INPUT FOR THIS TASK:
----

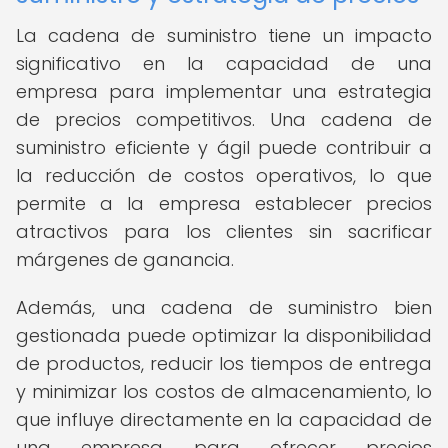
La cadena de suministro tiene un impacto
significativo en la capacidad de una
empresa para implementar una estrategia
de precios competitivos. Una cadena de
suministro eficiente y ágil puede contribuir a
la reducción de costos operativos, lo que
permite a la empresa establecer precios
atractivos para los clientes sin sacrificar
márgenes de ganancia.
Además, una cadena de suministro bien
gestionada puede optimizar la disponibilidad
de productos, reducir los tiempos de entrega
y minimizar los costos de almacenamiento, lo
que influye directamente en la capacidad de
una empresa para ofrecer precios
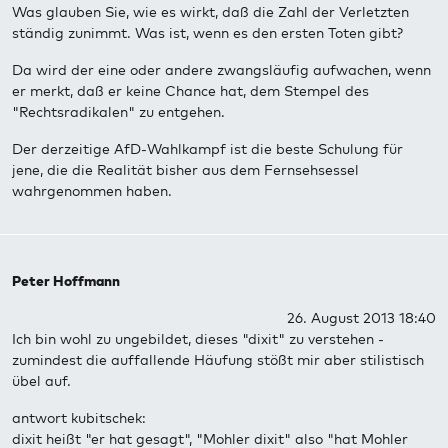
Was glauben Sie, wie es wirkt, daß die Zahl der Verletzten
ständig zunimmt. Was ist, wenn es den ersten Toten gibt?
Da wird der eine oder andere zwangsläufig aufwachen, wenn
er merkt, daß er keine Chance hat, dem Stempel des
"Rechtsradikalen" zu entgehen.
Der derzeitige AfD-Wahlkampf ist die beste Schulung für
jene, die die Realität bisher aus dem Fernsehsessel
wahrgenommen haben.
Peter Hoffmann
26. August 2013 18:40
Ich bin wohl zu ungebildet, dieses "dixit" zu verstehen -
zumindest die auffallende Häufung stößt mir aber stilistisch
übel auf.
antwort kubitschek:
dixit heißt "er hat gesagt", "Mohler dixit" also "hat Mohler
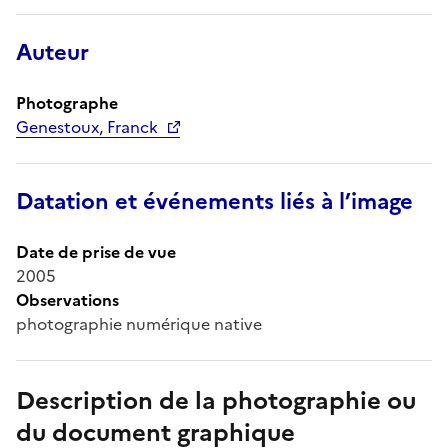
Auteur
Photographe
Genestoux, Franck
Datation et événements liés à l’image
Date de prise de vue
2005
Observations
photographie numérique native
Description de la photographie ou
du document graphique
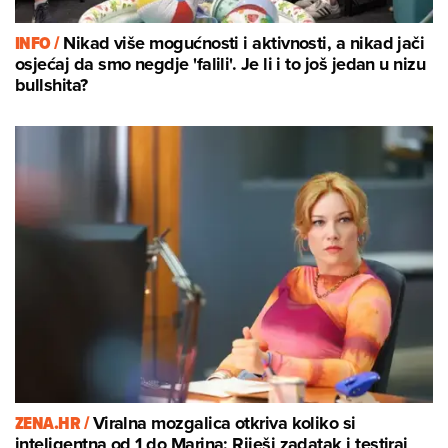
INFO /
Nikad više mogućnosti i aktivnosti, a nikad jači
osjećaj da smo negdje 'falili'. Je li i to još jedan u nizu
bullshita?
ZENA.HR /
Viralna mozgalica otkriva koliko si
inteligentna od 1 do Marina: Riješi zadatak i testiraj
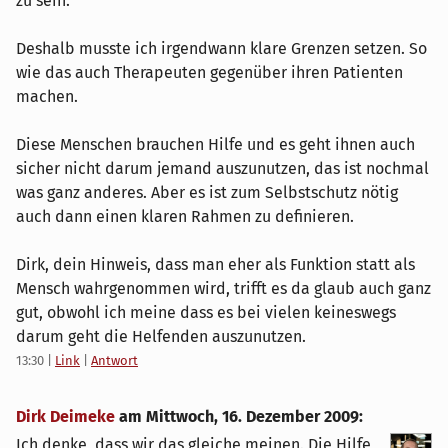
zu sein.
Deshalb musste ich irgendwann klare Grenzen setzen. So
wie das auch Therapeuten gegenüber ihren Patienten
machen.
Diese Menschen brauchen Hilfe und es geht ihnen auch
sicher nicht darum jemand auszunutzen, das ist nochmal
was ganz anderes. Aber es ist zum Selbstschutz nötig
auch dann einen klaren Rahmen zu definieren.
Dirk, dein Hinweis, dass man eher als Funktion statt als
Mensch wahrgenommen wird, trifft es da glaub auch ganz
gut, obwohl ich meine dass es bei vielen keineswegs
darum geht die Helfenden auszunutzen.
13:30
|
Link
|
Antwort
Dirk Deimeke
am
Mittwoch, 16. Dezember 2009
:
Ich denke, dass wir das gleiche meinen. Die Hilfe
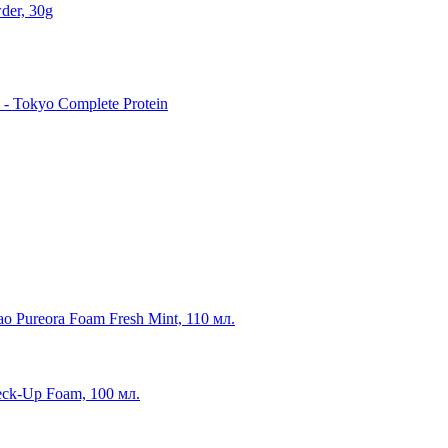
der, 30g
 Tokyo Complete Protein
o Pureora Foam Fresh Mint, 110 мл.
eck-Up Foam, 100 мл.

----

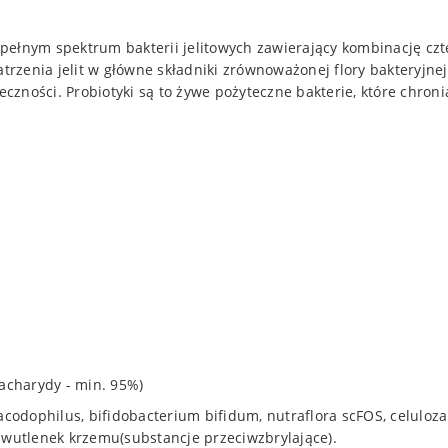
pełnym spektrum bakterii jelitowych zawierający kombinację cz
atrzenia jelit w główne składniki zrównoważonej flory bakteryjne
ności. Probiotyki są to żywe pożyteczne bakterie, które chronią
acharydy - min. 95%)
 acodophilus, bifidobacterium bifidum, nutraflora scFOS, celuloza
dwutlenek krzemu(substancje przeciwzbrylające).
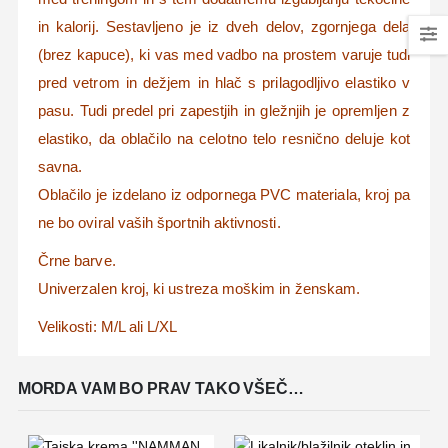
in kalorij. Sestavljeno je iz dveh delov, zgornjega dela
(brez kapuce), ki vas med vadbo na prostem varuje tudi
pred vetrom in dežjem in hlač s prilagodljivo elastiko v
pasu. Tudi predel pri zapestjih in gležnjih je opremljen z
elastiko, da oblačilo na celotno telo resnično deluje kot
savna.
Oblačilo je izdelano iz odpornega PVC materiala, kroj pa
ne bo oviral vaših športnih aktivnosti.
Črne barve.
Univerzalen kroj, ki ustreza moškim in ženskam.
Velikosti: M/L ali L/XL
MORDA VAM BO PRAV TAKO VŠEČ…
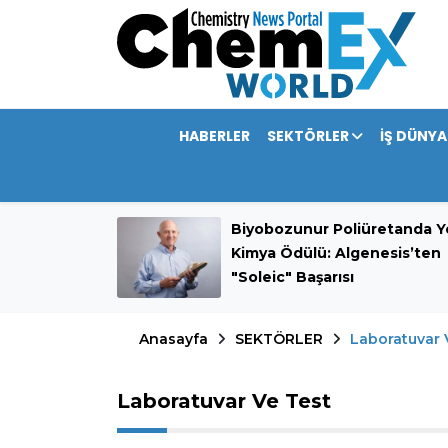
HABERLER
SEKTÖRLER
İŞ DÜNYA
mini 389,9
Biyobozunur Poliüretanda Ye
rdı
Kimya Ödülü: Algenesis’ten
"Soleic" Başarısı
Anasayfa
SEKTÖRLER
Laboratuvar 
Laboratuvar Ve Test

----

PROMPT: Going back to the data above, write out everything from the line with "Deshalb musste ich" down to the line with "eck-Up Foam, 100 мл.", both included, leaving every picture out.

WRITTEN SOLUTION:
Deshalb musste ich irgendwann klare Grenzen setzen. So
wie das auch Therapeuten gegenüber ihren Patienten
machen.
Diese Menschen brauchen Hilfe und es geht ihnen auch
sicher nicht darum jemand auszunutzen, das ist nochmal
was ganz anderes. Aber es ist zum Selbstschutz nötig
auch dann einen klaren Rahmen zu definieren.
Dirk, dein Hinweis, dass man eher als Funktion statt als
Mensch wahrgenommen wird, trifft es da glaub auch ganz
gut, obwohl ich meine dass es bei vielen keineswegs
darum geht die Helfenden auszunutzen.
13:30
|
Link
|
Antwort
Dirk Deimeke
am
Mittwoch, 16. Dezember 2009
:
Ich denke, dass wir das gleiche meinen. Die Hilfe
der, 30g
 Tokyo Complete Protein
o Pureora Foam Fresh Mint, 110 мл.
eck-Up Foam, 100 мл.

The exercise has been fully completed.